Es ist eine Bescherung der Extreme. Auf der einen Seite sehen wir historische Rekorde bei den klassischen Werten, auf der anderen Seite eine tiefe gesellschaftliche Kluft, die sich hinter den glänzenden Fassaden der Makrodaten auftut. Werfen wir, bevor auch wir die Bücher schließen, einen Blick auf die Geschenke unter dem globalen Wirtschaftsbaum – manche glänzen golden, andere liegen schwer im Magen.

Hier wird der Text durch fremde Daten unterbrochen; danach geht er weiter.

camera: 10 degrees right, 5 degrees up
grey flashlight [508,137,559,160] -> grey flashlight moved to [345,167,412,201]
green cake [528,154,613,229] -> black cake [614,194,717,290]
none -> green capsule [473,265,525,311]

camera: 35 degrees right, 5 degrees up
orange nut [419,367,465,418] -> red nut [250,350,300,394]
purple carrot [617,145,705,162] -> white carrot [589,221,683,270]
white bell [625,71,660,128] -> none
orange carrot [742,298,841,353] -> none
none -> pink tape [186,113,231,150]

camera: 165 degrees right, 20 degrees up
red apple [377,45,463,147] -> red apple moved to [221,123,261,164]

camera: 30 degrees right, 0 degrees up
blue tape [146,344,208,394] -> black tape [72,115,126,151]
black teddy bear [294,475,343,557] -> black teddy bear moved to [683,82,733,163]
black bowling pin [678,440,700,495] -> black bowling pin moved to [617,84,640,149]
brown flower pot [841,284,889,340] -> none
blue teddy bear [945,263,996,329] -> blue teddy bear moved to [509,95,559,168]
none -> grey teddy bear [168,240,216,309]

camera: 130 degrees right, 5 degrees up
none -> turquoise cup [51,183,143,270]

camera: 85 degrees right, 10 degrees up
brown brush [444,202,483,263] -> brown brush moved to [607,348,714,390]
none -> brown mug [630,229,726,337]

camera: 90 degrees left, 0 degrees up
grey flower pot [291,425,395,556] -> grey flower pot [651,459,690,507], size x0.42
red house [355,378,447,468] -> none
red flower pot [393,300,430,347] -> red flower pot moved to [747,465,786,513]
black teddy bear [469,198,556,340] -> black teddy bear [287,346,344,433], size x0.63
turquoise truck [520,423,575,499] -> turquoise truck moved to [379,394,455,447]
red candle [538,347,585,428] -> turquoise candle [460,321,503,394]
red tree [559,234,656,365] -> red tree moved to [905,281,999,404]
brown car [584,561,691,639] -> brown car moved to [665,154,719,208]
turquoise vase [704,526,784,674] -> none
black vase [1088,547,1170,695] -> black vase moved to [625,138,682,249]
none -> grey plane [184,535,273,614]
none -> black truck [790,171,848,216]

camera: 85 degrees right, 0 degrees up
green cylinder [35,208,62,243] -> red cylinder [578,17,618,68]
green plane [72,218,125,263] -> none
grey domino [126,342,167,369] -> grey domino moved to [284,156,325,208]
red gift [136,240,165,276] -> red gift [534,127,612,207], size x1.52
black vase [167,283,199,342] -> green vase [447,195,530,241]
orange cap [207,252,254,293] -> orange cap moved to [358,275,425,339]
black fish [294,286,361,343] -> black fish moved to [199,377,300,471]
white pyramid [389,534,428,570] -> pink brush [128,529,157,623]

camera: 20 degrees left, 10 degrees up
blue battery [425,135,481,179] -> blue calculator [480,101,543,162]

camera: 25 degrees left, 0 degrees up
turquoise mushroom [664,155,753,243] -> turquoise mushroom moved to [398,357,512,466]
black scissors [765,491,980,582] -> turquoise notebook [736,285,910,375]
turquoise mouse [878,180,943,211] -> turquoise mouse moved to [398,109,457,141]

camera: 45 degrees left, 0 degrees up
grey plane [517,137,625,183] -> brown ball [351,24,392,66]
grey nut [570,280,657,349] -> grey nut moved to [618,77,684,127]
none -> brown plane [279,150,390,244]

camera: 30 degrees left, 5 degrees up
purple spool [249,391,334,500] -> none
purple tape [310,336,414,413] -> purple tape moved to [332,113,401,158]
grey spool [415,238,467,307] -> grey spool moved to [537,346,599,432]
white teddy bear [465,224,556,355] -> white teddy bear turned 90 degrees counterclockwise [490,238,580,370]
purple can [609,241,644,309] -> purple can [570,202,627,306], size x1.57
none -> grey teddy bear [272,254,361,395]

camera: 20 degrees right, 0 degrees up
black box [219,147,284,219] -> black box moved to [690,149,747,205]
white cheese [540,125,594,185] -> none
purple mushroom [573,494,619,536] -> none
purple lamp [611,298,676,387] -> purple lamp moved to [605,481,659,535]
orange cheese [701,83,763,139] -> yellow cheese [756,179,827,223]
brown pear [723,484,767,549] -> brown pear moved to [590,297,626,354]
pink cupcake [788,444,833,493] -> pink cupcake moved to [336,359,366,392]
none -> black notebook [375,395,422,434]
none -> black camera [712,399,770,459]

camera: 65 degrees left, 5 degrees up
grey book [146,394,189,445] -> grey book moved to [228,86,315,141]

Wachstum ohne Wohlfühlfaktor
Gestern berichteten wir an dieser Stelle über die gewaltigen 4,3 Prozent Wachstum der US-Wirtschaft. Eine Zahl, die auf dem Papier nach Champagnerlaune aussieht. Doch heute, am Heiligen Abend, lohnt der Blick hinter die Kulissen dieses Booms. In den USA macht ein neues Wort die Runde: „Vibecession“.
Es beschreibt ein ökonomisches Schisma: Die Daten sind exzellent, aber die Stimmung ist im Keller. Das Verbrauchervertrauen sinkt nun schon den fünften Monat in Folge. Der Grund liegt im Warenkorb des Alltags. Während Tech-Portfolios durch die Decke gehen, fressen die Preise für Grundnahrungsmittel die Lohnzuwächse der breiten Masse auf. Hackfleisch ist um 15 Prozent teurer geworden, Strom um 7 Prozent.
Wir erleben eine klassische K-förmige Realität: Wer Assets besitzt, feiert ein goldenes Fest. Wer von Gehaltsscheck zu Gehaltsscheck lebt, spürt von den 4,3 Prozent nichts außer dem Inflationsdruck, der sich hartnäckig bei 2,7 bis 2,8 Prozent hält. Für die Fed bedeutet das: Die Zinsbremse bleibt wohl auch 2026 fester angezogen, als es den Märkten lieb ist.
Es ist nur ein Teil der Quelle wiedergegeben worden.